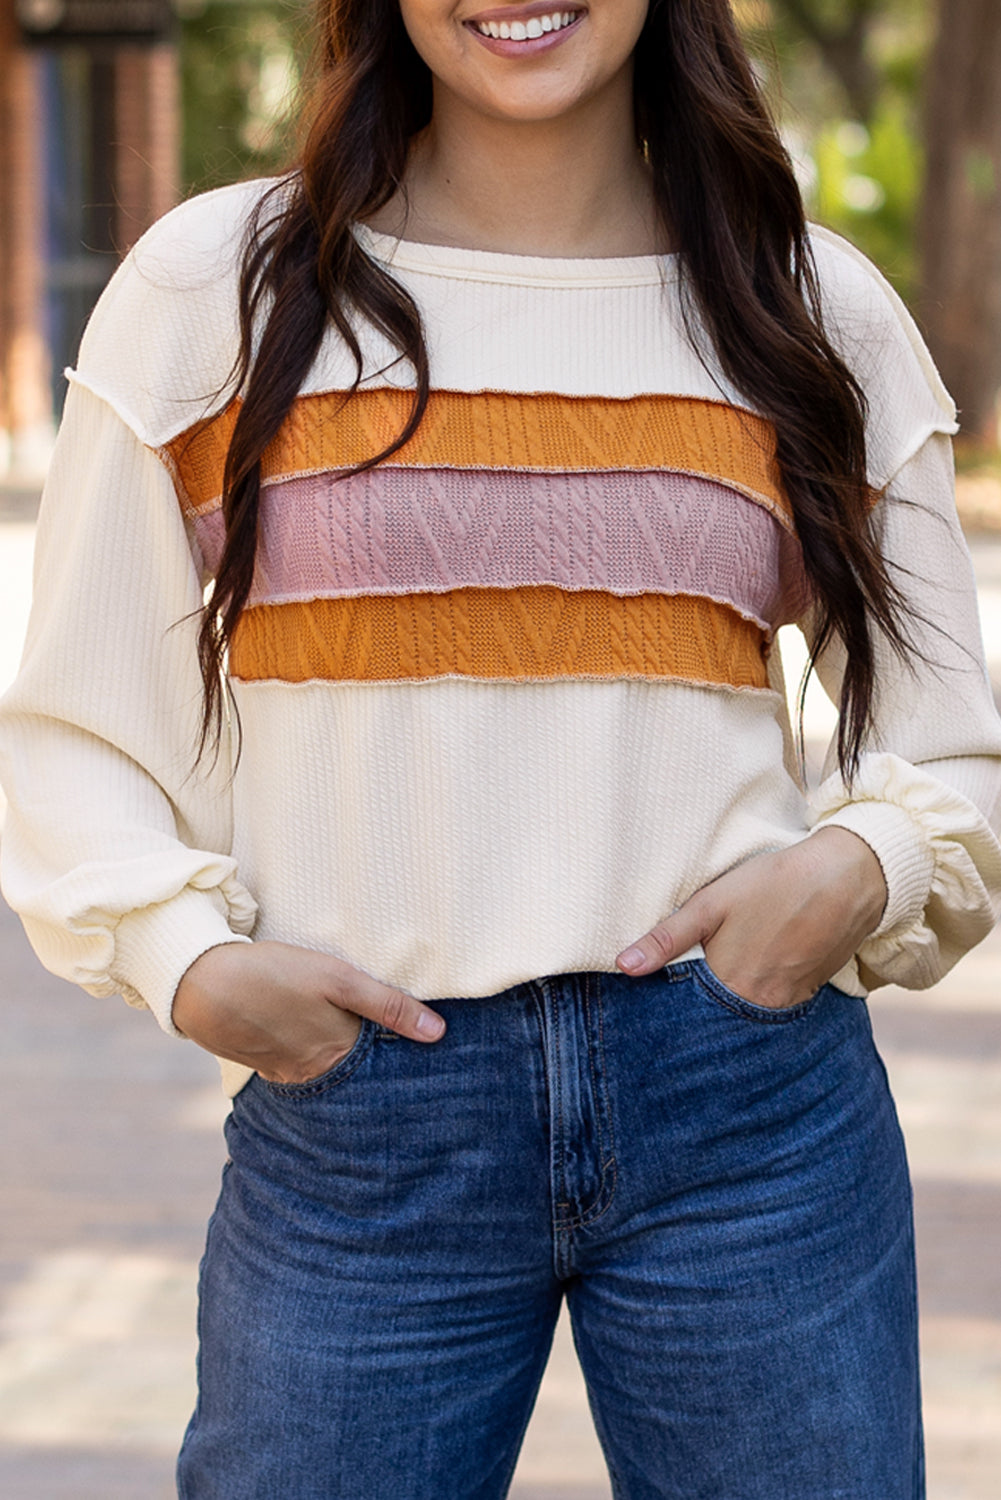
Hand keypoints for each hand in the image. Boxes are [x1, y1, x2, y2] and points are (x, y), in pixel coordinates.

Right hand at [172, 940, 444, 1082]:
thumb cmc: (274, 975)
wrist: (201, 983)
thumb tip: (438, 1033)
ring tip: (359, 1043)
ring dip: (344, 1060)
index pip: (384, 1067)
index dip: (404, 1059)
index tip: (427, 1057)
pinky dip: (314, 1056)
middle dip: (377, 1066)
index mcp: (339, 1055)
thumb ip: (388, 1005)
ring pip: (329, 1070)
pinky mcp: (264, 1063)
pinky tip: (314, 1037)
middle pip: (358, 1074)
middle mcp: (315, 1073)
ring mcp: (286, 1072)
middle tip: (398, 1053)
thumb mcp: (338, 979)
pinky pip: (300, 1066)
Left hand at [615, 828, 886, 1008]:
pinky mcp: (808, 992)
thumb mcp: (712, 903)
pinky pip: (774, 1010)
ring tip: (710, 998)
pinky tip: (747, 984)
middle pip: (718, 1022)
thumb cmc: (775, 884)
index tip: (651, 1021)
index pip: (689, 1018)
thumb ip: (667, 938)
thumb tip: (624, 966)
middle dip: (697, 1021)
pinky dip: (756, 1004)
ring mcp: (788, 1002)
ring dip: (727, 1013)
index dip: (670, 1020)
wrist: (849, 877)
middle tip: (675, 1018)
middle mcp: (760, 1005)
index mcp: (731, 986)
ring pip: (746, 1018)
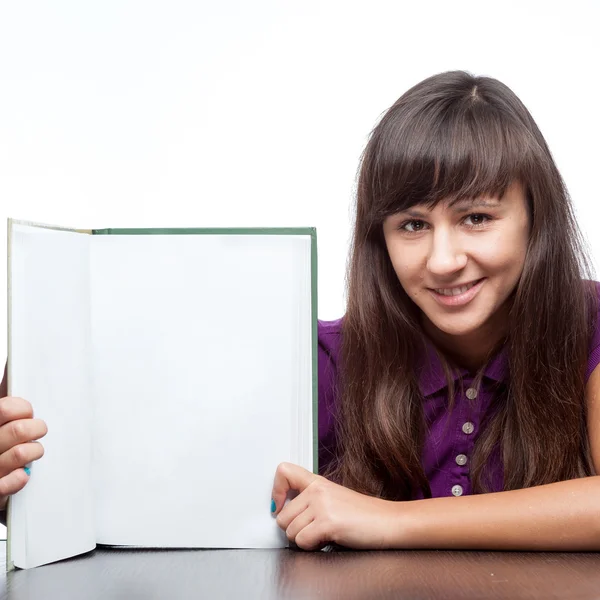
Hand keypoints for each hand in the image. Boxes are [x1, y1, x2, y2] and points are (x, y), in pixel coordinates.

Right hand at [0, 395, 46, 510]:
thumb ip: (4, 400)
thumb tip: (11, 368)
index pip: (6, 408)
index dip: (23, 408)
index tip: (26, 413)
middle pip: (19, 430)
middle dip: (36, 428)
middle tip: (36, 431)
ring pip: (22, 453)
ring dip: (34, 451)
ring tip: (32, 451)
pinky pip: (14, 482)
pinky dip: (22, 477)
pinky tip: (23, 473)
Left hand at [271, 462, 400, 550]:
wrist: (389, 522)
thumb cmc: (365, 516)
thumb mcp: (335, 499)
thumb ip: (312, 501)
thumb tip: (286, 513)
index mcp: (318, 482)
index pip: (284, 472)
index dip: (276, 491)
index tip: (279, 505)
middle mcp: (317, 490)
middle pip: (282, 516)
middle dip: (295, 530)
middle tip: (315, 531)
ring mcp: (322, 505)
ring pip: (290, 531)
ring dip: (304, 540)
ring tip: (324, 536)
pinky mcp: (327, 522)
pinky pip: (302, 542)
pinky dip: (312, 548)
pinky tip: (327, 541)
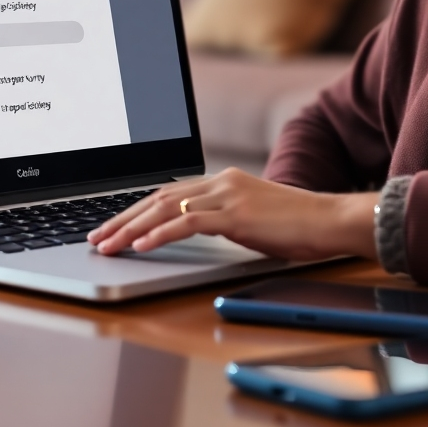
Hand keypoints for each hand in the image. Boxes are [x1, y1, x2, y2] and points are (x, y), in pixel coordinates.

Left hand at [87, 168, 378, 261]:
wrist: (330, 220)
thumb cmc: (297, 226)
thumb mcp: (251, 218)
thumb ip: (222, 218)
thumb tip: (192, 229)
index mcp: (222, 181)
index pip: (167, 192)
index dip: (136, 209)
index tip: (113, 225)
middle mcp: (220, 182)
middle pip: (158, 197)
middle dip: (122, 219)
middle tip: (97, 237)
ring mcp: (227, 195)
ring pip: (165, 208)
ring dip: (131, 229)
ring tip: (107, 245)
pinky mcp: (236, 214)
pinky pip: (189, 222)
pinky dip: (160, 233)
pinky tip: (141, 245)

* * *

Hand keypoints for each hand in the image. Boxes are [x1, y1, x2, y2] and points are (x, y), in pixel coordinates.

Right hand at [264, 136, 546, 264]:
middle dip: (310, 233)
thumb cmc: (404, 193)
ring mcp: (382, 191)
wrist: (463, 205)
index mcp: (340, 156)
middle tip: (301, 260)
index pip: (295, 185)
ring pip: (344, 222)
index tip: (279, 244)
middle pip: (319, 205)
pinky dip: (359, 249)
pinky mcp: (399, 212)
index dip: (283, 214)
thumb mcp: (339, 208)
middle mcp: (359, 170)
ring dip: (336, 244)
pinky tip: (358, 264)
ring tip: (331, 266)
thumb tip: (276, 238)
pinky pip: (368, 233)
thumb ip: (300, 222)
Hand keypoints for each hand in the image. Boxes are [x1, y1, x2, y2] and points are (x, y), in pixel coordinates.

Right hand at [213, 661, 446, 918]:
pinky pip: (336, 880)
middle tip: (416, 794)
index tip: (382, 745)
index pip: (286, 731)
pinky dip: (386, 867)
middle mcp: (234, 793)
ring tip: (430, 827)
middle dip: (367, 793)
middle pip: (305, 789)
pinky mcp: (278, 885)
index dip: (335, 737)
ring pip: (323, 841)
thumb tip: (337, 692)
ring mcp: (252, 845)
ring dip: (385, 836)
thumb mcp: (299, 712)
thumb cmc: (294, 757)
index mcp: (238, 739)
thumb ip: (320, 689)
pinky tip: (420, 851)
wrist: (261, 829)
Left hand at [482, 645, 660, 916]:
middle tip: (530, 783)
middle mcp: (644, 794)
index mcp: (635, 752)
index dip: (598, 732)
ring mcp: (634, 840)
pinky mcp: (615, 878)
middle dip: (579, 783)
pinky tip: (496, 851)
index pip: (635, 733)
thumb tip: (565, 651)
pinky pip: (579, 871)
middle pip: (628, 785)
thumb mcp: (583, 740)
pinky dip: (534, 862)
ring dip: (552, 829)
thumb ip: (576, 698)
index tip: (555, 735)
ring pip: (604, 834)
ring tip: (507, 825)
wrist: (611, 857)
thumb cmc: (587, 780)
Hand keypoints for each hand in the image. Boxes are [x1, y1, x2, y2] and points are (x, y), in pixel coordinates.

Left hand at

==

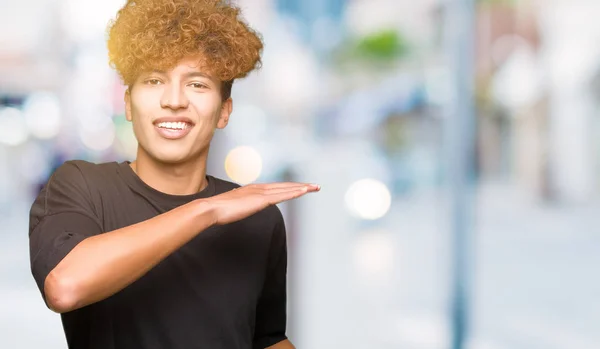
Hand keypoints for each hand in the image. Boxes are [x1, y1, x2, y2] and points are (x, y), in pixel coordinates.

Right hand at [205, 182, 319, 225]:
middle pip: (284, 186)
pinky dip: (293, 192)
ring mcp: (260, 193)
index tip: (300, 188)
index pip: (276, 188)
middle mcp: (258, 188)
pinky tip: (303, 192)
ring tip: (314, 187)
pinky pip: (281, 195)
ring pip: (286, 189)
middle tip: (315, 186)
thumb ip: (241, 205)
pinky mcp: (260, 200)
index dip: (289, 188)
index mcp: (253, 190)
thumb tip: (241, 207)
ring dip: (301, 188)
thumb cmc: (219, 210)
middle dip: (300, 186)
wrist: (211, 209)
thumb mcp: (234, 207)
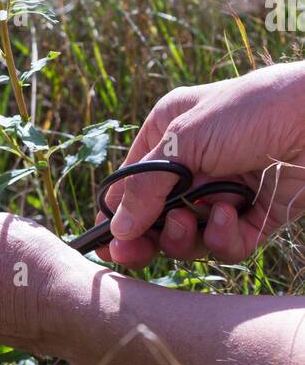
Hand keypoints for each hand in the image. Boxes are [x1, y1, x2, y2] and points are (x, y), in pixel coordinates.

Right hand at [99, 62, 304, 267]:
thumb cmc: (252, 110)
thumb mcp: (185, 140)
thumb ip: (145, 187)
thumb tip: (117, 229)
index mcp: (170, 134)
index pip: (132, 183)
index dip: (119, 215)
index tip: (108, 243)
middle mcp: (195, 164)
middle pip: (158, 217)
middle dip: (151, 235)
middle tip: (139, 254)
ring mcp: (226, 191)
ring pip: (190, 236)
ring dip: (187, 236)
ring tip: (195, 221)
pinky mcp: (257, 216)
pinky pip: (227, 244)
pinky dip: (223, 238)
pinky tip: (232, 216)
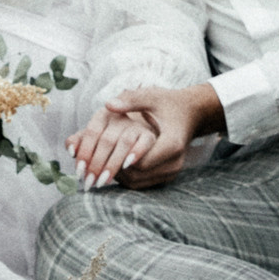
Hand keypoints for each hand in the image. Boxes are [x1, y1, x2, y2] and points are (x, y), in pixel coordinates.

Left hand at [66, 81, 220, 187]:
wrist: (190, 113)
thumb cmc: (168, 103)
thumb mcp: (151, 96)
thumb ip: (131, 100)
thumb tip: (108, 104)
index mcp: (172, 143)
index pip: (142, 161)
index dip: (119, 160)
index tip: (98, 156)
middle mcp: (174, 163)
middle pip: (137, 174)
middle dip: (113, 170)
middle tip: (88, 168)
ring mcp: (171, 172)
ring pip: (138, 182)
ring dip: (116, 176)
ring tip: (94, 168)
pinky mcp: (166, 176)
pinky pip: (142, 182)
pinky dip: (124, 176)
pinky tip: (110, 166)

> [Problem] Search the lines above for the string "Left" and copy each line that has it.

> [Your solution]
Left hand at [615, 828, 886, 1008]:
Left hand at [271, 462, 400, 550]:
Left hand at [87, 168, 378, 261]:
Left hand at [482, 645, 660, 916]:
Left hand at
Left hand at [66, 81, 220, 187]:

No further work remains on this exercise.